[Stored data entries]
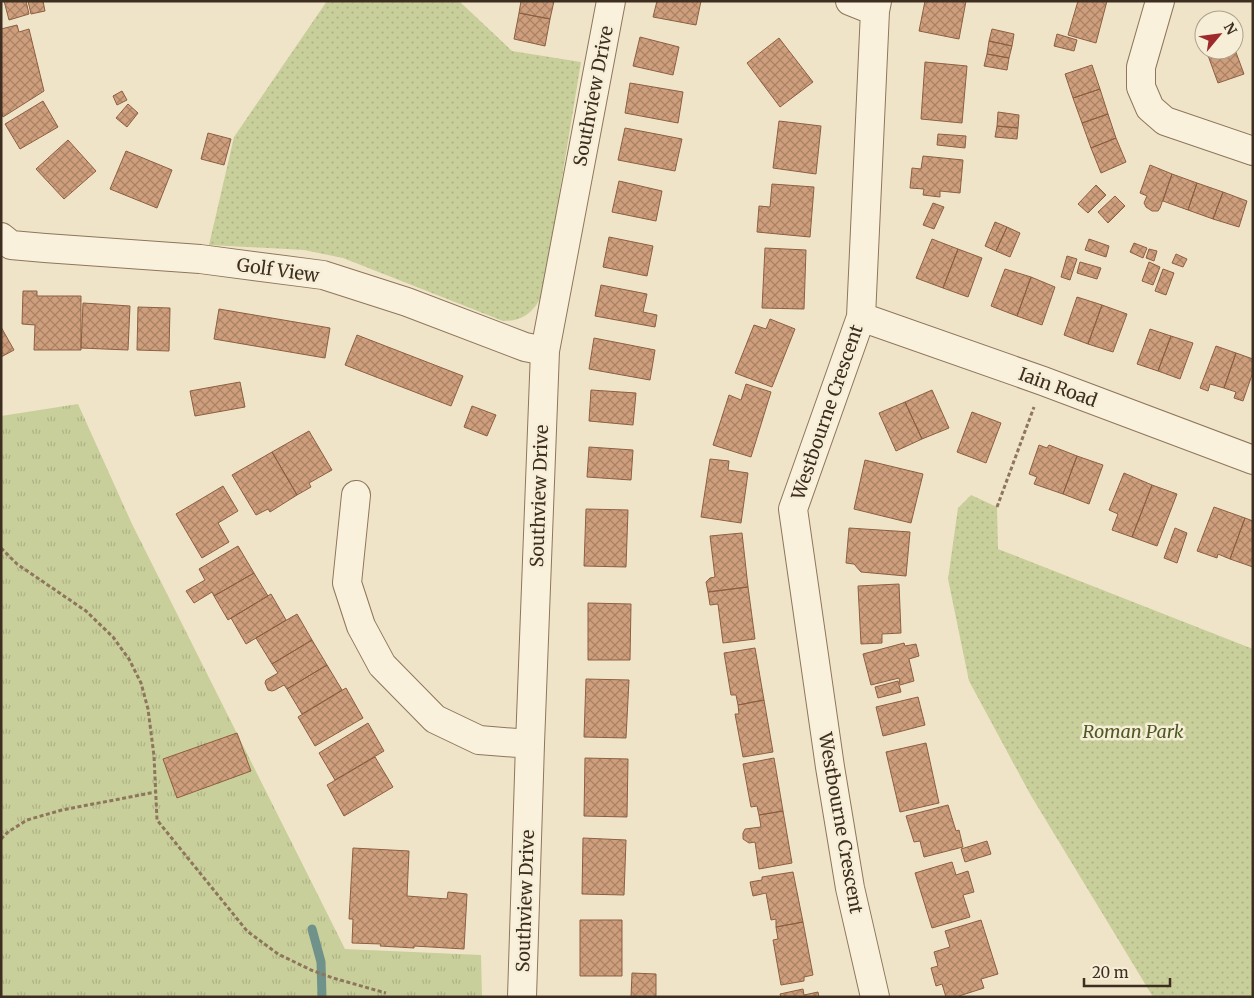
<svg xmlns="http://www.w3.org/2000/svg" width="1254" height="998" viewBox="0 0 1254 998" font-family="Merriweather,serif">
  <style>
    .grass { fill: url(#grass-tufts) }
    .park { fill: url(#park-dots) }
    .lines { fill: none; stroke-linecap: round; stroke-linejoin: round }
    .stream { stroke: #6f938a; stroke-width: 9 }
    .building { fill: url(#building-cross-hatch); stroke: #8d5f41 }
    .minor-casing { stroke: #8d765c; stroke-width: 30 }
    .path { stroke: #8d765c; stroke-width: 3; stroke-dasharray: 4 2.5; stroke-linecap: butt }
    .minor { stroke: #faf1dc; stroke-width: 28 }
    .labels { text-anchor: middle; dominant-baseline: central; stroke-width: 5; stroke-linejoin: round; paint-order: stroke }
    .street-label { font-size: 18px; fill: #3d2e20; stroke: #f7eed8 }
    .park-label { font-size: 18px; font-style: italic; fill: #4d5a26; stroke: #f7eed8 }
  </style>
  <defs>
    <pattern id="grass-tufts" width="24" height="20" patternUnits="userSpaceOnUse" patternTransform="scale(1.25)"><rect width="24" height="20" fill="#c9cf9b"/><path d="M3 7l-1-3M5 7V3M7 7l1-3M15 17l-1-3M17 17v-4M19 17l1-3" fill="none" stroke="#aeb285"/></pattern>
    <pattern id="park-dots" width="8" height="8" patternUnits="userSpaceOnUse" patternTransform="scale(1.25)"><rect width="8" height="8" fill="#c9cf9b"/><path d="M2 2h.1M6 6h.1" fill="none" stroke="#aeb285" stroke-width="1.8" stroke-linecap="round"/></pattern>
    <pattern id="building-cross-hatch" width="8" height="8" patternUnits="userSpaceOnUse" patternTransform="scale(1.25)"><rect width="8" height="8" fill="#cf9f7d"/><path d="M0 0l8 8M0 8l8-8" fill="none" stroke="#a98266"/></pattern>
  </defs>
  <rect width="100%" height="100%" fill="#f0e4c8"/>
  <path class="grass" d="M78,404l54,120 213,425 136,6 1,42h-481v-581z"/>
  <path class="park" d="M327,1h132l53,50 69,11 -38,231c-9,19 -19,28 -40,28l-160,-63 -39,-8 -95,-5 25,-108z
    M971,495l26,12 1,42 255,100v348h-100l-123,-203 -61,-113 -21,-102 10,-71z"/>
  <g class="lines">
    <path class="stream" d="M312,929l9,33 1,35"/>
  </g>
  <path class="building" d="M4,1h22l3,13 -20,6z
    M28,1h15l2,10 -14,3z
    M521,1h33l-4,18 -31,-6z
    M657,1h44l-5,24 -43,-8z
    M925,1h41l-7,38 -40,-8z
    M1078,1h29l-11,42 -28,-8z
    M519,13l31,6 -5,27 -31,-7z
    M17,25l2,7 10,-3 15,62 -41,26 -2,-6v-82z
    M992,29l22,5 -2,12 -23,-5z
    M1057,34l20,6 -3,11 -20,-5z
    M640,37l39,10 -6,28 -40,-9z
    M779,38l34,44 -33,25 -33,-44z
    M989,41l23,5 -3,12 -22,-4z
    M1234,47l10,27 -26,9 -12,-33h28z
    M987,54l22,4 -2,12 -23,-4z
    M925,62l42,4 -5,57 -41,-4z
    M1092,65l8,24 -27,9 -8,-24z
    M630,83l53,9 -5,31 -53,-10z
    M1100,89l8,25 -26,9 -9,-25z
    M122,91l5,9 -10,5 -4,-9z
    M43,101l15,26 -38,22 -15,-25z
    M128,104l10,9 -11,14 -11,-9z
    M998,112l21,3 -1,13 -21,-2z
    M1108,114l8,24 -25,10 -9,-25z
    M779,121l42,5 -5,48 -43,-6z
    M997,126l21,2 -1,11 -22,-2z
    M625,128l57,11 -7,32 -57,-11z
    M208,133l23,6 -7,26 -23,-6z
    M938,134l28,2 -1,12 -28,-3z
    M1116,138l10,24 -25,11 -10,-25z
    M68,140l28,31 -32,28 -28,-30z
    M126,151l46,19 -15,38 -47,-19z
    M923,156l40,4 -3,33 -20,-2v6l-17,-2 1,-6 -14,-1 2,-20 9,1z
    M1150,165l22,9 -12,34 -2,3h-6l-6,-4 -2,-4 3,-7 -7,-3z
    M1172,174l25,9 -9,27 -25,-9z
    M619,181l43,10 -6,30 -44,-9z
    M1197,183l26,9 -10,27 -25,-9z
    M772,184l42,3 -4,50 -53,-5 2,-26 11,1z
    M1096,185l10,10 -18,18 -10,-9z
    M1223,192l24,9 -8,26 -26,-8z
    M1115,196l10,10 -17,17 -10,-11z
    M933,203l11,4 -10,22 -11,-4z
    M995,222l12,5 -11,24 -11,-5z
    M1007,227l13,6 -10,24 -14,-6z
    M609,237l44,9 -6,30 -44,-9z
    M932,239l26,10 -15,39 -27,-10z
    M1089,239l20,7 -3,11 -21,-7z
    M1134,243l13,5 -4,10 -13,-6z
    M765,248l41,2 -2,59 -42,-1z
    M958,249l24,9 -14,39 -25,-9z
    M1149,249l8,2 -3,10 -8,-3z
    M1176,254l11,5 -4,8 -11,-4z
    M1067,256l10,3 -7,21 -9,-3z
    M1080,262l21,6 -4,11 -20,-6z
    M1149,262l11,5 -7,18 -11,-4z
    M1005,269l26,8 -14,39 -26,-10z
    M1163,269l11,4 -8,22 -11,-4z
    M1031,277l24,10 -13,38 -25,-9z
    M601,285l46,9 -4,18 14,3 -2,12 -60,-11z
    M23,291h14v5h44v54h-47l1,-25 -13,-1z
    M1077,297l25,8 -14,39 -24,-9z
    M83,303l47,3 -2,44 -47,-2z
    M1102,305l25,9 -14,38 -25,-8z
    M138,307l32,1 -1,43 -32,-1z
    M219,309l111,19 -5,30 -111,-19z
    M770,319l25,10 -23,58 -37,-14 19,-48 12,4z
    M1,327l13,23 -13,7z
    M1150,329l21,7 -13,35 -21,-7z
    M357,335l106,41 -12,30 -106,-41z
    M1171,336l22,7 -13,36 -22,-8z
    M594,338l61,12 -5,30 -61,-11z
    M1216,346l20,7 -12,35 -14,-4 -2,7 -8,-3z
    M1236,353l17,6v13l-10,29 -9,-3 2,-6 -12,-4z
    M240,382l5,25 -50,9 -5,-25z
    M746,384l25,8 -20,65 -38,-12 16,-50 12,5z
    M591,390l45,3 -3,32 -44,-4z
    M932,390l17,38 -27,11 -17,-37z
    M905,402l17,37 -26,12 -17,-38z
    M472,406l24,9 -9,21 -23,-9z
    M972,412l29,11 -15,40 -29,-11z
    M309,431l23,39 -23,13 2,4 -14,8 -25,-43z
    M1039,445l8,3 2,-3 28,11 -14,38 -29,-10 3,-7 -8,-3z
    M589,447l44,3 -2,30 -44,-3z
    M272,452l25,43 -27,17 -2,-3 -12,6 -24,-40z
    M1077,456l26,9 -14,39 -26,-10z
    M710,459l19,2 -1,9 20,3 -7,50 -40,-6z
    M865,460l58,14 -12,49 -57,-14z
    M1124,473l28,12 -20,52 -20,-7 6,-16 -9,-4z
    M1152,485l25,9 -20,52 -25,-9z
    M223,486l15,25 -20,12 11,19 -27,16 -26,-44z
    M1214,507l31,11 -15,41 -12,-5 -1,4 -20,-7z
    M586,509l42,1 -2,57 -42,-1z
    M1245,518l8,3v46l-23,-8z
    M849,528l61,4 -4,44 -45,-4 -7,-8 -8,-1z
    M1175,528l12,5 -10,30 -13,-5z
    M742,533l6,54 -40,5 -2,-10 4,-4 5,-1 -5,-41z
    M238,546l16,27 -40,23 -2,-4 -18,11 -8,-12 19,-11 -6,-11z
    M254,573l14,23 -40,24 -14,-24z
    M899,584l2,49 -19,1v9l-21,1 -3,-58z
    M748,587l7,52 -32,4 -5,-39 -8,1 -2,-13z
    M271,594l15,26 -40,24 -15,-26z
    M588,603l43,1 -1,56h-42z
    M297,614l15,26 -40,24 -16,-26z
    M312,640l15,25 -40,24 -3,-4 -9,5 -3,1 -4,-1 -3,-7 1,-3 12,-7 -6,-9z
    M904,643l1,3 11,-2 3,12 -10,3 5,22 -14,4 -1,-7 -28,7 -8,-31z
    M755,648l9,52 -26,5 -2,-10h-5l-7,-42z
    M327,665l15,25 -40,24 -15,-25z
    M586,679l43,1 -3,58 -42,-1z
    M898,681l3,11 -23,6 -3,-11z
    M346,688l17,30 -48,28 -17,-29z
    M918,697l7,28 -42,11 -7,-29z
    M764,700l9,52 -30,5 -8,-43h4l-1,-9z
    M368,723l16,28 -49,29 -16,-27z
    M237,733l14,38 -74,27 -14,-39z
    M926,743l13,60 -39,9 -14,-60z
    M375,757l18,30 -49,29 -17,-31z
    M585,758l43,1 -1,58 -43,-1z
    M774,758l9,53 -24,4 -2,-9 -6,1 -8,-43z
    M948,805l8,26 3,-1 4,17 -39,10 -4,-16 -6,1 -8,-26z
    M783,811l9,52 -33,6 -4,-27 -6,1 -6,-4v-6l2,-4 16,-2 -2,-12z
    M583,838l43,2 -2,55 -42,-1z
    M987,841l4,13 -26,8 -4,-13z
    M353,848l56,3 -2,45 40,3 1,-7 19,2 -3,55 -50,-3v2l-34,-2 1,-2 -29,-1 1,-24h-4z
    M952,862l4,13 12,-4 6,21 -11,3 7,22 -38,11 -17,-55z
    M793,872l10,50 -27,5v-8l-5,1 -5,-27 -13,3 -3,-14 12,-2v-3z
    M580,920h42v56h-42z
    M981,920l17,54 -17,5 3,9 -28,9h-10l-4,-13 -6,2 -5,-18 7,-2 -4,-14 16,-5 -5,-16z
    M803,922l10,53 -9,2v4l-23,4 -8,-45 5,-1 -2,-12z
    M632,973l24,1v23h-25z
    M803,989l1,6 14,-3 1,5h-38l-1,-3z"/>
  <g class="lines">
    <g class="minor-casing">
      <path id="minor" d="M850,1l25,10
        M1160,1l-19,66v20l9,21 15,13 88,30
        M1,237l10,8 34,3 155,11 123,16 84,27 118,45 20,4
        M861,317l182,64 210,79
        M356,495l-9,88 14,43 21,39 53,54 44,21 51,4
        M522,997l8,-253 15,-393 66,-350
        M875,997l-25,-109 -20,-121 -37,-258 68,-192 14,-306 2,-10"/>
    </g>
    <path class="path" d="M997,507l37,-100
      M1,548l16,16 69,47 27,26 16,22 12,24 7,26 6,47 3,64 90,111 31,23 33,16 22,8 53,15
      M1,839l7,-7 19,-12 35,-10 94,-18"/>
    <use href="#minor" class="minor"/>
  </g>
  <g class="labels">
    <g class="street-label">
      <text transform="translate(593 96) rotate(-79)">Southview Drive</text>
      <text transform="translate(278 270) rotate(8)">Golf View</text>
      <text transform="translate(1058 387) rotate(20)">Iain Road</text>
      <text transform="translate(827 412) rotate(-71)">Westbourne Crescent</text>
      <text transform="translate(539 496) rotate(-88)">Southview Drive</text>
      <text transform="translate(841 823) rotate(80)">Westbourne Crescent</text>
      <text transform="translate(525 901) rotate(-88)">Southview Drive</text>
    </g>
    <g class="park-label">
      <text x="1133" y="731">Roman Park</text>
    </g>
  </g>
  <rect width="1254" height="998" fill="none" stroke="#3d2e20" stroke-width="5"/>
  <g transform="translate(1219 35) rotate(61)"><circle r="24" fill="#f7eed8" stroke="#ada18e"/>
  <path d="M0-4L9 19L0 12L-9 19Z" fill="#9e2a2b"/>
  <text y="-8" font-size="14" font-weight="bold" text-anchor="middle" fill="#3d2e20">N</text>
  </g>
  <path d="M1084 978v8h86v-8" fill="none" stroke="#3d2e20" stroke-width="2.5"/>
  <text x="1092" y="978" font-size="15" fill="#3d2e20" stroke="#f7eed8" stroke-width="4" paint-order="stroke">20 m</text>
</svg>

DIRECTIONS FOR THIS TASK: Above are some records; copy exactly the lines from the one with "7l-1-3M5 7V3M7 7l1-3M15" through the one with "M126,151l46,19 -15,38 -47,-19z", both included, and no others.

EXERCISE OUTPUT:
    <pattern id="grass-tufts" width="24" height="20" patternUnits="userSpaceOnUse" patternTransform="scale(1.25)"><rect width="24" height="20" fill="#c9cf9b"/><path d="M3 7l-1-3M5 7V3M7 7l1-3M15 17l-1-3M17 17v-4M19 17l1-3" fill="none" stroke="#aeb285"/></pattern>
    <pattern id="park-dots" width="8" height="8" patternUnits="userSpaceOnUse" patternTransform="scale(1.25)"><rect width="8" height="8" fill="#c9cf9b"/><path d="M2 2h.1M6 6h.1" fill="none" stroke="#aeb285" stroke-width="1.8" stroke-linecap="round"/></pattern>
    <pattern id="building-cross-hatch" width="8" height="8" patternUnits="userSpaceOnUse" patternTransform="scale(1.25)"><rect width="8" height="8" fill="#cf9f7d"/><path d="M0 0l8 8M0 8l8-8" fill="none" stroke="#a98266"/></pattern>
  </defs>
  <rect width="100%" height="100%" fill="#f0e4c8"/>
  <path class="grass" d="M78,404l54,120 213,425 136,6 1,42h-481v-581z"/>
  <path class="park" d="M327,1h132l53,50 69,11 -38,231c-9,19 -19,28 -40,28l-160,-63 -39,-8 -95,-5 25,-108z
    M971,495l26,12 1,42 255,100v348h-100l-123,-203 -61,-113 -21,-102 10,-71z"/>
  <g class="lines">
    <path class="stream" d="M312,929l9,33 1,35"/>
  </g>
  <path class="building" d="M4,1h22l3,13 -20,6z
    M28,1h15l2,10 -14,3z
    M521,1h33l-4,18 -31,-6z
    M657,1h44l-5,24 -43,-8z
    M925,1h41l-7,38 -40,-8z
    M1078,1h29l-11,42 -28,-8z
    M519,13l31,6 -5,27 -31,-7z
    M17,25l2,7 10,-3 15,62 -41,26 -2,-6v-82z
    M992,29l22,5 -2,12 -23,-5z
    M1057,34l20,6 -3,11 -20,-5z
    M640,37l39,10 -6,28 -40,-9z
    M779,38l34,44 -33,25 -33,-44z
    M989,41l23,5 -3,12 -22,-4z
    M1234,47l10,27 -26,9 -12,-33h28z
    M987,54l22,4 -2,12 -23,-4z
    M925,62l42,4 -5,57 -41,-4z
    M1092,65l8,24 -27,9 -8,-24z
    M630,83l53,9 -5,31 -53,-10z
    M1100,89l8,25 -26,9 -9,-25z
    M122,91l5,9 -10,5 -4,-9z
    M43,101l15,26 -38,22 -15,-25z
    M128,104l10,9 -11,14 -11,-9z
    M998,112l21,3 -1,13 -21,-2z
    M1108,114l8,24 -25,10 -9,-25z
    M779,121l42,5 -5,48 -43,-6z
    M997,126l21,2 -1,11 -22,-2z
    M625,128l57,11 -7,32 -57,-11z
    M208,133l23,6 -7,26 -23,-6z
    M938,134l28,2 -1,12 -28,-3z
    M1116,138l10,24 -25,11 -10,-25z
    M68,140l28,31 -32,28 -28,-30z
    M126,151l46,19 -15,38 -47,-19z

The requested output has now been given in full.